NOTE: This blog has been moved to http://www.looksgoodworkswell.com

Friday, November 11, 2005

Interaction Matrix

Recently, I have been exploring drag and drop and inline editing for the web.

At Yahoo! I am fortunate to work with some incredibly bright folks. We get together for brainstorming sessions to discuss interactions like these that have application all across the Yahoo! network.

When I started capturing our sessions and writing up documents for these two interactions, I was really struck with how non-trivial it was to define exactly how a drag and drop or inline edit would operate in every case.

Let me take drag and drop to illustrate my point.

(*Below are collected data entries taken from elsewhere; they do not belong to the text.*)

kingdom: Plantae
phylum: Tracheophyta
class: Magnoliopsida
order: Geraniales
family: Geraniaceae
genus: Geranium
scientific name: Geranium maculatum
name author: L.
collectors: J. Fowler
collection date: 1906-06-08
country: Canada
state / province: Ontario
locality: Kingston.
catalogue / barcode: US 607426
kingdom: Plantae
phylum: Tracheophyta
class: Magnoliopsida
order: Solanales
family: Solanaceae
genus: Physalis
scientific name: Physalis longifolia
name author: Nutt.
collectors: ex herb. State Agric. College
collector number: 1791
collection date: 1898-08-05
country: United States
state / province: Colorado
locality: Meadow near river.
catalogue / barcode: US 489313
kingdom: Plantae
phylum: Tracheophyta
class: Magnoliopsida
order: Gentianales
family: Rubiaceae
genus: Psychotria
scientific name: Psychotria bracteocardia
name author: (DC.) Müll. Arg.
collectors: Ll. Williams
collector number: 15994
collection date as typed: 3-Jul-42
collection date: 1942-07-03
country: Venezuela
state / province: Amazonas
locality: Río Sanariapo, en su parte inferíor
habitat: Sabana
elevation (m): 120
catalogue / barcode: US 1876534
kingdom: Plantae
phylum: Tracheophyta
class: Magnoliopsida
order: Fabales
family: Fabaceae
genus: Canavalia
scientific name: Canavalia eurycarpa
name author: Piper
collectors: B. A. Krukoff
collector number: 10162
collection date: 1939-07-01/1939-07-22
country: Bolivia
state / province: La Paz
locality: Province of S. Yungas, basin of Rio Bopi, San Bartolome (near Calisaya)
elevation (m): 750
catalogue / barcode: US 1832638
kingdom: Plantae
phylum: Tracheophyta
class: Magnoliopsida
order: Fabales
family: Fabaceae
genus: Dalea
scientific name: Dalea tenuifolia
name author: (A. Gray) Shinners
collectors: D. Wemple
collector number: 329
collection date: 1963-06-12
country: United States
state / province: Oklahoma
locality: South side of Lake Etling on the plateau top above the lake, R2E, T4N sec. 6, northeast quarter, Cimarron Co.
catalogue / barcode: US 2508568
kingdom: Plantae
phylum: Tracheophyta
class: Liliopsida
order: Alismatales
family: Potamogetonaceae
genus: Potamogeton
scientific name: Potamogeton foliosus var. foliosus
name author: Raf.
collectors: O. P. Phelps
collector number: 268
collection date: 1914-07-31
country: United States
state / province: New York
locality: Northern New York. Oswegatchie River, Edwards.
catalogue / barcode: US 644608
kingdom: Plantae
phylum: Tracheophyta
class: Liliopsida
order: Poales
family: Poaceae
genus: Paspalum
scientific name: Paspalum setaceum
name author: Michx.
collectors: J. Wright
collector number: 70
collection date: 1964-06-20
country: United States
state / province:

With drag & drop there are at least ten interesting event states.
  • Page load
  • Mouse hover
  • Mouse down
  • Drag initiated
  • Drag over valid target
  • Drag over invalid target
  • Drag over parent container
  • Drop accepted
  • Drop rejected
  • Drop on parent container
And there are a number of elements that get involved in the interaction sequences. Let's call them our interaction actors. I count at least seven of them.
  • Page
  • Cursor
  • Tool Tip
  • Drag Object
  • Drag Object's Proxy (ghost of object being dragged)
  • Drag Object's Parent Container
  • Drop Target
That means that there are 70 possible visual states or transitions in a single drag and drop sequence. If you eliminate ones that don't make sense (e.g., tooltip on mousedown) you end up with about 40 possible states.

So defining this in a meeting is non-trivial.

To simplify this, I created the concept of an Interaction Storyboard Matrix. For simplicity I created it as a Microsoft Excel document. Each row corresponds to an actor; each column corresponds to an event state. Each cell in the grid represents a different visual state or animation providing feedback or affordances during the interaction.

Here is what the drag and drop interaction storyboard matrix looks like:

dnd-storyboard.png
Events and Actors Reveal Interaction Storyboard Frames

So how do you use it?

Just fill in the non-gray cells with how each actor will look or behave during each event state. The interaction storyboard matrix is just a way to show different visual channels against the backdrop of event interactions. Think of it as a choreographed dance and each state being a difference scene in the play.

Feel free to download both the drag and drop template and the inline editing template.

Let me know if you find this useful.

Special thanks go to my fellow Yahoos. Matt Leacock, Kiersten Lammerding, Lance Nishihira, Eric Miraglia, Rob Aseron, Kathleen Watkins, Eric Costello, Anja Krombholz, Ericson DeJesus, Greg Rosenberg and many others...

4 comments:

Anonymous said...

hey bill - i would appreciate your thoughts on my notion of ambient micro-search as an AJAX advantage:
http://www.redmonk.com/jgovernor/archives/001061.html

what is good about ajax? tunnelling through UIs to data.

Bill Scott said...

Excellent article! I will comment over on your blog. Stimulated a lot of thinking...

Annie said...

this is a wonderful tool. thanks for posting this. I am doing a project right now which really could benefit from this. thanks a lot.

Richard said...

Just came across your interaction matrix in Nathan Curtis' book "modular web design." Very useful tool. Thank you.